Now his organs are preparing to go to seven different people and change their lives.
There are over 3,000 people in North Carolina on the donor waiting list.
FOX8 spoke with a man who was taken off that list this year.
"It absolutely changed my life. Absolutely," Joshua Wolfe said.
He took a picture of himself at Wake Forest Baptist Hospital just moments before receiving a brand new kidney.
"Last year, I was on dialysis. I had been on dialysis for over five years," Wolfe said.
His life changed five months ago.
"There were three or four calls I would get.
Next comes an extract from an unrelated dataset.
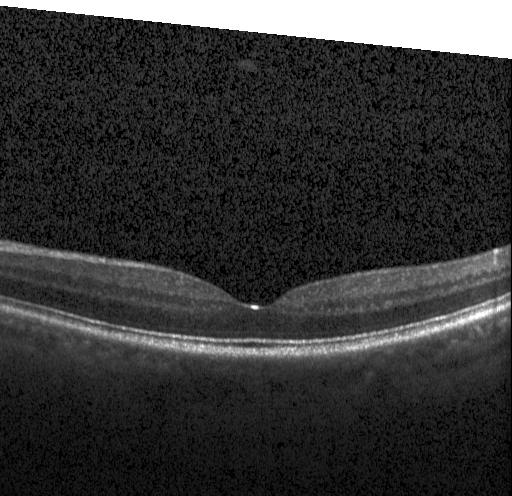
Spectral-domain OCT. Optical coherence tomography B-scan.
Impression: neither choroidal neovascularization, diabetic macular edema, nor drusen.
You never really know when you're going to get that call," Wolfe said. "They were all mismatches up until I got the one in April. I was so relieved it happened."
He had a second chance at life.
"I get to be around [my family] for another Christmas, holidays, Thanksgiving, birthdays. I get to spend time with family and friends. This is a blessing," Wolfe said.
While grateful, he knows it comes at a great cost.
"I try not to take it for granted. I know the decision meant something to [donors' families] so that I could continue to live," Wolfe said.
But that's what gets a lot of families through tough times.
"We've had a lot of donors' families say in this tragedy if I didn't have a donation to hang on to, it would just be a tragedy that nothing came out of," said Beth Hinesley, who works at Carolina Donor Services.
CDS is one of two organ procurement organizations in the state.
She says there are just not enough donors, and is hoping people realize how much impact they can have on others even after death.
"[One] person could save or heal the lives of up to 75 people with tissue donations," Hinesley said. "It's making a decision on drivers' licenses in North Carolina that can help so many people."